The founding of Quaker Earthcare Witness in 1987 represents a key moment in this transition. It gave organisational shape to concerns that had long existed within Quaker life, bringing together spirituality, ethics, and ecological awareness. Quaker Earthcare Witness helped Friends name environmental crisis not simply as a scientific or political issue, but as a spiritual challenge requiring transformation of values, habits, and systems.
In practice, this meant encouraging meetings and individuals to integrate earthcare into worship, discernment, and everyday living, while also supporting public witness on environmental justice. Quaker Earthcare Witness (opens in new tab) has continued to emphasise that ecological breakdown is intertwined with inequality and violence, echoing older Quaker insights while addressing modern realities.
The Canterbury Commitment and corporate low-carbon Quakerism (2011)
In the 21st century, Quaker environmental witness increasingly takes the form of shared commitments and long-term sustainability planning. In Britain, a defining modern statement is the Canterbury Commitment, also known as Minute 36 of Yearly Meeting in 2011.
The Canterbury Commitment calls Quakers to become a low-carbon, sustainable community and frames this as a spiritual task rooted in Quaker testimonies. It also points to the way environmental crisis is bound up with global economic injustice, reinforcing the Quaker habit of holding earthcare and social justice together.
Global Quaker statements: the Kabarak Call and beyond (2012 - present)
At the global level, a key milestone is the Kabarak Call (opens in new tab) for Peace and Ecojustice, approved on 24 April 2012 at the Sixth World Conference of Friends at Kabarak University near Nakuru, Kenya (organised by the Friends World Committee for Consultation - FWCC). It links environmental destruction with injustice and conflict and calls Friends to act as patterns and examples in a decisive global campaign for peace and ecojustice. A part of it states:
“We are called to be patterns and examples in a 21st century campaign for peace and ecojustice, as difficult and decisive as the 18th and 19th century drive to abolish slavery.”

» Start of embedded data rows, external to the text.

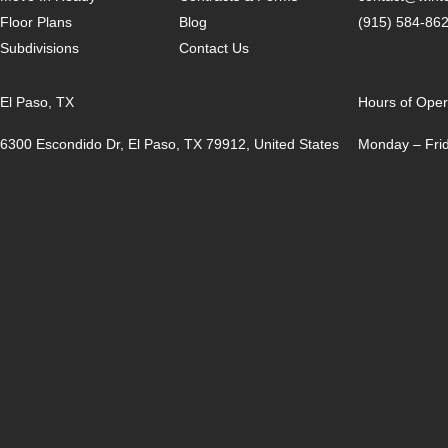
Floor Plans
Blog
(915) 584-86
Subdivisions
Contact Us
El Paso, TX
Hours of Oper
6300 Escondido Dr, El Paso, TX 79912, United States
Monday – Frid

In 2016, Friends at the FWCC World Plenary Meeting in Pisac, Peru agreed a Sustainability Minute, and in 2017 FWCC launched a sustainability programme in response.
These global developments show Quaker environmental witness moving beyond individual concern into shared international commitments, while keeping the same inward logic: spiritual responsibility, truthfulness about harm, and practical change.
Continuity rather than novelty
Across the centuries, Quaker concern for the environment appears less as a sudden innovation and more as a steady unfolding. From 17th century restraint and plainness, through 18th century ethical diet and opposition to exploitation, to organised earthcare and modern sustainability commitments, the underlying questions remain consistent.
How should people live without doing harm? How should present needs be balanced against the future? How should faith be lived in the material world? Stewardship and sustainability offer modern language for these older responsibilities, keeping Quaker witness grounded in both justice and the limits of the earth.